There is so much small business owners need to know to operate at peak performance. Luckily we live in the Information Age with plentiful resources. To help you sift through some of the data, every week we’re going to look at three business books and the lessons you can learn from reading them.
Find Your Balance Point: Clarify Your Priorities, Simplify Your Life, and Achieve More ($22.95)
This book “spoke” to me with its first sentence, “Everyone today has too much to do and too little time.” Written by renowned author and speaker Brian Tracy and his daughter Christina Stein, who is a psychotherapist, the book argues that we feel overwhelmed, not because we’re doing too much, but because we’re doing too much of the wrong things.

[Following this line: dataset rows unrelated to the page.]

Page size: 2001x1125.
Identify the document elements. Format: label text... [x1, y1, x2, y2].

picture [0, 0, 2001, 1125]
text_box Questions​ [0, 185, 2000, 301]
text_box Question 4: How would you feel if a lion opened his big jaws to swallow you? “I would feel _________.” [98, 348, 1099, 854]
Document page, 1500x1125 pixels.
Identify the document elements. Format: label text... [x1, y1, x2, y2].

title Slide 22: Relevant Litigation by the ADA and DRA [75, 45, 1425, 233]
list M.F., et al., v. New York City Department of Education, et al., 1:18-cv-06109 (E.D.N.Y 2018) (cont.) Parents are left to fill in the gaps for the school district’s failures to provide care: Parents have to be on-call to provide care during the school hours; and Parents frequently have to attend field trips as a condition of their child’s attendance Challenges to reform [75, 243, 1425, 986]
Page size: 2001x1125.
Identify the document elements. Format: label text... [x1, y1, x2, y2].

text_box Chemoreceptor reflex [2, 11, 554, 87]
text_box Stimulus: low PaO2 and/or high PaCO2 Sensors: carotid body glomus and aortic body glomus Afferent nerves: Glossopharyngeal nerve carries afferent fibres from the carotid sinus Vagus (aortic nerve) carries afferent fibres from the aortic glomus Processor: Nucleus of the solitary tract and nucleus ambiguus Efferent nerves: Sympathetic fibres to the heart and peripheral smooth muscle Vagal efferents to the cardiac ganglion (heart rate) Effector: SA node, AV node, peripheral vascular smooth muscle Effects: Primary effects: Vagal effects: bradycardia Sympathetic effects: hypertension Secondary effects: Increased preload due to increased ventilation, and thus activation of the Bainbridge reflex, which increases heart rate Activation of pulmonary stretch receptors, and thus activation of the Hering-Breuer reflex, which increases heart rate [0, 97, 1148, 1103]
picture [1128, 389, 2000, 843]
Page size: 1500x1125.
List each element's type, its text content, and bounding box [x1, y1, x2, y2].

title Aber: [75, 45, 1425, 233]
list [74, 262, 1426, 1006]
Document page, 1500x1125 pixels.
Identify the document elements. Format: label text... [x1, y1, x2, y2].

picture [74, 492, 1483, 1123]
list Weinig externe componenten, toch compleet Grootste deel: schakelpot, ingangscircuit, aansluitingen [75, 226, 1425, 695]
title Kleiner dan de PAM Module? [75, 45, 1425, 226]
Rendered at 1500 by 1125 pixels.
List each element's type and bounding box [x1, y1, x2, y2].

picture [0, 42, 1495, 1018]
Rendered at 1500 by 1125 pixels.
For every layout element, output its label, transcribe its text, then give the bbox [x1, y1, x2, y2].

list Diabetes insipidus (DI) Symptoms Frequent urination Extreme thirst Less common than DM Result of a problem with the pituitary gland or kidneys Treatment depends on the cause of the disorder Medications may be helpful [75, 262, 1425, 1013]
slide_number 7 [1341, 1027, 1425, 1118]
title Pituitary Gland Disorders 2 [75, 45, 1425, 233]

The cure is to find our “balance point”—our own true north if you will—the “correct place” where everything feels like it’s in perfect harmony. The authors maintain that finding this place isn’t easy, and requires us to learn “the only four ways” to change our lives.
2 Billion Under 20: How Millennials are Breaking Down Age Barriers and Changing the World ($25.99)
Now that many Millennials have entered adulthood (they’re between 15 and 33), hopefully we can dispel the myth of Millennials as entitled and lazy. I never bought into that: Instead, I believe Millennials are the most entrepreneurial generation ever born.
This book is the proof of my theory, presenting us with profiles of 75 hard-charging young people who are changing the world. The authors, who were teenage entrepreneurs themselves, say there are more than 2 billion people in the world who are 20 years old or younger, equaling nearly 33 percent of the world’s population.
The book is addictive, filled with compelling profiles of young people whose stories will infuse you with hope for our shared futures.
Green Giants: How Smart Companies Turn Sustainability Into Billion-Dollar Businesses ($27.95)
This book makes the case that you can be environmentally conscious and make a ton of money at the same time. The author, E. Freya Williams, is the CEO of Futerra North America, a global sustainability communications and consulting firm, so she knows what she’s talking about. Williams’ mission, both in her work and in this book, is to “mainstream sustainability,” making it normal for businesses to make profits and be green.
The “green giants” of the book are big corporate giants, such as Ikea, Toyota and Nike. But there’s plenty of info here for entrepreneurs to sink their teeth into, such as the six factors that are key to combining sustainability and profitability, including having a higher purpose and disruptive innovation.